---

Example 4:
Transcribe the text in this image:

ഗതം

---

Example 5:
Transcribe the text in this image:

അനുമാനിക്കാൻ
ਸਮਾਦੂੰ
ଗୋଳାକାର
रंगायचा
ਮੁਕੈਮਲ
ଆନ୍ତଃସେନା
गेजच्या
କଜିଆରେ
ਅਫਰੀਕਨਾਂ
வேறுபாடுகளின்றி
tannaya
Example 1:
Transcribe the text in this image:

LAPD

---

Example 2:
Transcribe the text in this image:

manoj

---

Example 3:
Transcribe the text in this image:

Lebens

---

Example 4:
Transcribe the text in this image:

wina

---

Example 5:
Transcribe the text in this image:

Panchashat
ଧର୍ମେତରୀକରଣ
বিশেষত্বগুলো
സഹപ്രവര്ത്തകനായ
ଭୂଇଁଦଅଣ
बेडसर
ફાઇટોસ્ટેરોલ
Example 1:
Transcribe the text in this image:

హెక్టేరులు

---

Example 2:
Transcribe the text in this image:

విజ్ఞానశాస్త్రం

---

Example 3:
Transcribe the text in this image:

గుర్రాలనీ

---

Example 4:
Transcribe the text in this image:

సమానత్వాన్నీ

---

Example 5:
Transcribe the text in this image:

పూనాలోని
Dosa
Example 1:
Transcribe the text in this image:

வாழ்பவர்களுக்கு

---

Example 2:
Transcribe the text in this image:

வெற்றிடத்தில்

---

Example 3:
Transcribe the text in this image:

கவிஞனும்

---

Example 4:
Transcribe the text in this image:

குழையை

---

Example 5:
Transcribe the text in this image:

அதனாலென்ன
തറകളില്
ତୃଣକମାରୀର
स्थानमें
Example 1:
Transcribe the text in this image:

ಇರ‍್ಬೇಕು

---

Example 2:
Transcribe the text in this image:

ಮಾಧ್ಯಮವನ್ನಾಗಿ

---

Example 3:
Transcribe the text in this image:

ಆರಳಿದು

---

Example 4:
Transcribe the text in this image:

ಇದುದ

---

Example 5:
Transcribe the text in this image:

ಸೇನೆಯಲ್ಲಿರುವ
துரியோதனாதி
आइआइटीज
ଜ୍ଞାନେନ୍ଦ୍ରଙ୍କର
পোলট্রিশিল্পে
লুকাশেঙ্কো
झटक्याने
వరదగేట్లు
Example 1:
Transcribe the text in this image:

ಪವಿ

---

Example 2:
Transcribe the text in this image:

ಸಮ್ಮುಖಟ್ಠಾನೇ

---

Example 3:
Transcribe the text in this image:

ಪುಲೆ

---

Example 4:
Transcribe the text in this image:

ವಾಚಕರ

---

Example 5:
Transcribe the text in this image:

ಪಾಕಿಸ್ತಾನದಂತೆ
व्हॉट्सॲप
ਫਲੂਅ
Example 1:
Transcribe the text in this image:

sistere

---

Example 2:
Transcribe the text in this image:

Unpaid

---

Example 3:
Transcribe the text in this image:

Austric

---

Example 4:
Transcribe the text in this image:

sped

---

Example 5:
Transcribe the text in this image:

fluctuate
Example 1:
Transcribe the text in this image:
++++++++
◆ **DIRECTIONS FOR THIS TASK**: Could you turn every one of the entries above into a single numbered list, skipping the blank lines?

◆ **REPLY**:
1. ---
2. Example 4:
3. Transcribe the text in this image:
4. ഗതം
5. ---
6. Example 5:
7. Transcribe the text in this image:
8. അനുമാനിക്കാൻ
9. ਸਮਾਦੂੰ
10. ଗୋଳାକାର
11. रंगायचा
12. ਮੁਕੈਮਲ
13. ଆନ୍ତଃସେନା
14. गेजच्या
15. କଜିଆରେ
16. ਅਫਰੀਕਨਾਂ
17. வேறுபாடுகளின்றி
18. tannaya
19. Example 1:
20. Transcribe the text in this image:
21. LAPD
22. ---
23. Example 2:
24. Transcribe the text in this image:
25. manoj
26. ---
27. Example 3:
28. Transcribe the text in this image:
29. Lebens
30. ---
31. Example 4:
32. Transcribe the text in this image:
33. wina
34. ---
35. Example 5:
36. Transcribe the text in this image:
37. Panchashat
38. ଧର୍ମେତରୀକରଣ
39. বিশেষত্বগুলো
40. സഹപ്രവര്ത്തകനായ
41. ଭୂଇଁଦଅଣ
42. बेडसर
43. ફાઇટોસ્ટેરોલ
44. Example 1:
45. Transcribe the text in this image:
46. హెక్టేరులు
47. ---
48. Example 2:
49. Transcribe the text in this image:
50. విజ్ఞానశాస్త్రం
51. ---
52. Example 3:
53. Transcribe the text in this image:
54. గుర్రాలనీ
55. ---
56. Example 4:
57. Transcribe the text in this image:
58. సమానత్వాన్నీ
59. ---
60. Example 5:
61. Transcribe the text in this image:
62. పూనాలోని
63. Dosa
64. Example 1:
65. Transcribe the text in this image:
66. வாழ்பவர்களுக்கு
67. ---
68. Example 2:
69. Transcribe the text in this image:
70. வெற்றிடத்தில்
71. ---
72. Example 3:
73. Transcribe the text in this image:
74. கவிஞனும்
75. ---
76. Example 4:
77. Transcribe the text in this image:
78. குழையை
79. ---
80. Example 5:
81. Transcribe the text in this image:
82. அதனாலென்ன
83. തറകളില്
84. ତୃଣକମାରୀର
85. स्थानमें
86. Example 1:
87. Transcribe the text in this image:
88. ಇರ‍್ಬೇಕು
89. ---
90. Example 2:
91. Transcribe the text in this image:
92. ಮಾಧ್ಯಮವನ್ನಾಗಿ
93. ---
94. Example 3:
95. Transcribe the text in this image:
96. ಆರಳಿದು
97. ---
98. Example 4:
99. Transcribe the text in this image:
100. ಇದುದ
101. ---
102. Example 5:
103. Transcribe the text in this image:
104. ಸೇನೆಯಲ್ಲಿರುವ
105. துரியோதனாதி
106. आइआइटीज
107. ଜ୍ଞାନେନ୍ଦ୍ରଙ୍କର
108. পোলট্রিশিল্পে
109. লুকাশেঙ্কো
110. झटक्याने
111. వరదగేట్లు
112. Example 1:
113. Transcribe the text in this image:
114. ಪವಿ
115. ---
116. Example 2:
117. Transcribe the text in this image:
118. ಸಮ್ಮುಖಟ್ಠಾನೇ
119. ---
120. Example 3:
121. Transcribe the text in this image:
122. ಪುಲೆ
123. ---
124. Example 4:
125. Transcribe the text in this image:
126. ವಾಚಕರ
127. ---
128. Example 5:
129. Transcribe the text in this image:
130. ಪಾಕಿಸ್ತಾನದಂತೆ
131. व्हॉट्सॲप
132. ਫਲੂਅ
133. Example 1:
134. Transcribe the text in this image:
135. sistere
136. ---
137. Example 2:
138. Transcribe the text in this image:
139. Unpaid
140. ---
141. Example 3:
142. Transcribe the text in this image:
143. Austric
144. ---
145. Example 4:
146. Transcribe the text in this image:
147. sped
148. ---
149. Example 5:
150. Transcribe the text in this image:
151. fluctuate
152. Example 1:
153. Transcribe the text in this image:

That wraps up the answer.